Le 04 mars 2021, par Sophie Reyssat

La créatrice règne sur le design, célébré dans toute sa diversité, de Gustave Miklos à Ubald Klug.

Line Vautrin (1913-1997), Gerbera, miroir sorcière en Talosel à miroirs nacrés irisés jaune, dos de satin rose, signé, diam.  18 cm.
Adjugé : 40 000 

Proposé au plus haut à 9 000 €, et bataillé jusqu’à 40 000 €, ce miroir sorcière Gerbera prouve une fois de plus que la cote d’amour de Line Vautrin ne se dément pas. Autre succès, celui du designer suisse Ubald Klug, dont la paire de canapés Terrazza obtenait 22 500 €, soit plus du double de son estimation haute. Fabriqué vers 1975, ce mobilier modulable, édité par De Sede, invite à s’assoir aussi bien qu’à s’allonger sur ses gradins rembourrés de cuir anthracite. Semblable à des courbes topographiques ou à des paysages en terrasses, ils forment des vallées accueillantes lovées au creux de montagnes symboliques. Loin du retour à la nature, Gustave Miklos façonnait des plaques commémoratives pour l’inauguration de la raffinerie de Port-Jérôme, en 1933. Les deux faces en cuivre de leur première épreuve approuvée, et leurs modèles en plomb, se négociaient à 19 375 € (voir l'article Une plaque signée Gustave Miklos de la Gazette n° 8, page 91).
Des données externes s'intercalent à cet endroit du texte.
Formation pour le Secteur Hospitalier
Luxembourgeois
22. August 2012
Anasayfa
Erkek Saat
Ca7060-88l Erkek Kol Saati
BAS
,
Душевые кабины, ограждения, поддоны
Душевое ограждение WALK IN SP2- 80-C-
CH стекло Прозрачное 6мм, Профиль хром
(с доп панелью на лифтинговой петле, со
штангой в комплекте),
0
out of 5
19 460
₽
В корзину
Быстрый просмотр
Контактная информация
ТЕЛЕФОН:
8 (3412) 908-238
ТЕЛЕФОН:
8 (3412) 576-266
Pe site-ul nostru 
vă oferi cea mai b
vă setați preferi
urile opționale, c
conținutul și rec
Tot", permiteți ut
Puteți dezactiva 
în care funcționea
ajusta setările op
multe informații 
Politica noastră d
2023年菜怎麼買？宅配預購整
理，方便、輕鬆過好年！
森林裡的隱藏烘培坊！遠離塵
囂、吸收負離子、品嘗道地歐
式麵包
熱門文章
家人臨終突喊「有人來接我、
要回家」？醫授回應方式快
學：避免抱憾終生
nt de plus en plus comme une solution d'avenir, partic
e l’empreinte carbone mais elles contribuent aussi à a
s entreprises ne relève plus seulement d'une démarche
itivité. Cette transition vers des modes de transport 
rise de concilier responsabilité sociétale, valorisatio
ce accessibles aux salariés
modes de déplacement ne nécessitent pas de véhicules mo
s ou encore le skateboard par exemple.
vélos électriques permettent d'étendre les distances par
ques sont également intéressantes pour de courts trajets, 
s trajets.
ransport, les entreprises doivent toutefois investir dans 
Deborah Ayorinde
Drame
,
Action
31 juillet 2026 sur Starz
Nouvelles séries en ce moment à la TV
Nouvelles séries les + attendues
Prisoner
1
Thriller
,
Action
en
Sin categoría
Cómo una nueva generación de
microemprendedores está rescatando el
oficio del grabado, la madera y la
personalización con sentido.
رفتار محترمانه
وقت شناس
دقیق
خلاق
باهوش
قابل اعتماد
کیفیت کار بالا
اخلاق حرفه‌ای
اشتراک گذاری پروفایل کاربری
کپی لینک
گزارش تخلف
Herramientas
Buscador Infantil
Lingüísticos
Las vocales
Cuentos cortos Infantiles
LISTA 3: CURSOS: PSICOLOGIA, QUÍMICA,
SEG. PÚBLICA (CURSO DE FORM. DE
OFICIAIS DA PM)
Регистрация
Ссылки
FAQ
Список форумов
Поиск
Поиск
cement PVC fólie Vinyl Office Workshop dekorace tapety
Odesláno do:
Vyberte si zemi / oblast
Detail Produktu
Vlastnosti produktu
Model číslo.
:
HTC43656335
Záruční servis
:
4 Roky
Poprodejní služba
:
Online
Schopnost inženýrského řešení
Pierre Jeanneret était représenté par plusieurs meubles, dont le plus remarqué, à hauteur de 18 125 €, était une dining table en teck des années 1960 (76 183 88 cm). Attendu autour de 2 500 €, un escalier hélicoïdal en lames d’acier, marches de chêne et rampe en Plexiglas, fabriqué vers 1972 d’après un modèle de Roger Tallon, et attribué à François Catroux, grimpait jusqu’à 10 500 €.